If you are working on a legacy project that already contains a library, make sure you’re still evaluating the need for it as you build out features to best set up clients for the future.

There are many JavaScript libraries available today. Many of them directly compete with each other. We try to stay consistent with what WordPress uses. The following is a list of primary libraries used by 10up.


WP Component Library - Provides us with a vetted, accessible, and standardized collection of UI component and Schema snippets we can use on projects.


Underscore - Provides a number of useful utility functions such as clone(), each(), and extend(). WordPress core uses this library quite a bit.


React - Using React provides a library to create large-scale, stateful JavaScript applications. It aims to provide a flexible system of creating highly componentized user interfaces. Learn more about how we use React.

Vue - Implementing Vue on a project allows us to take advantage of the statefulness built into something like React, but apply it on a much more lightweight and smaller scale as to not bog down performance by loading in a heavy library. Learn more about how we use Vue.

Backbone - Provides a framework for building complex JavaScript applications. Backbone is based on the usage of models, views, and collections. WordPress core relies heavily on Backbone especially in the media library. Backbone requires Underscore and a DOM manipulation library.


Safari browser’s Intelligent Tracking Prevention (ITP) 2.1 sets the expiration period at 7 days for all first-party cookies set by in-line (or tag management solution injected) vendor JavaScript libraries like Google Analytics’ analytics.js.

Authentication cookies (secure and HTTP-only) which have been properly implemented won’t be affected by the 7-day cap. These cookies should be deployed using the Set-Cookie header in the HTTP response and inaccessible via JavaScript’s document.cookie API.

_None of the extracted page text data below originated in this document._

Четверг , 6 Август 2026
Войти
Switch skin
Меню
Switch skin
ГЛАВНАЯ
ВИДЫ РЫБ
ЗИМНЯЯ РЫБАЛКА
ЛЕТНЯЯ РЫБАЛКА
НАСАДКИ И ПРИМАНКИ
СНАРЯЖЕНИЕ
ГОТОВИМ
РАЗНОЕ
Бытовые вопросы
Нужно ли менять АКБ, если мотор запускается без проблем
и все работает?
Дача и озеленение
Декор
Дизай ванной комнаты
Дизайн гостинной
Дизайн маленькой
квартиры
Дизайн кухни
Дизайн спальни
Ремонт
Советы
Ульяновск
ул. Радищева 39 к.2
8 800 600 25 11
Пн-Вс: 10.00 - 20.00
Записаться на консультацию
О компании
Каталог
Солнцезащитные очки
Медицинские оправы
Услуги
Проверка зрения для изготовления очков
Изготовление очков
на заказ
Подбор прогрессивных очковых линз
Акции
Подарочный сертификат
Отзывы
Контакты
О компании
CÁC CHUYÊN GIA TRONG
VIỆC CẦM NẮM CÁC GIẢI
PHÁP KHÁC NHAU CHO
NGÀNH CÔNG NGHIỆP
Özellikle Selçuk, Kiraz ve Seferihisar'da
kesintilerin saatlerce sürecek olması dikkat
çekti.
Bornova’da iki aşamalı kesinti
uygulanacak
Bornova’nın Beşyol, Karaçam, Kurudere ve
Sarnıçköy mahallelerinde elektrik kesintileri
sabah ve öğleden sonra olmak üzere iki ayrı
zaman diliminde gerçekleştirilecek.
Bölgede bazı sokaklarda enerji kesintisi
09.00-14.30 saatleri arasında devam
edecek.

Solutions for other types of cookies include:

  1. Using localStorage to persist the unique identifier (i.e. the client ID) instead of relying solely on the _ga cookie
  2. Setting the _ga cookie with the HTTP response, rather than with JavaScript Keep in mind that these solutions come with caveats: using localStorage only works on the same domain and would not work for cross-domain tracking.

As an alternative to local storage, server-side tracking via the proxy layer in Cloudflare is probably the best option for clients with significant traffic from Safari.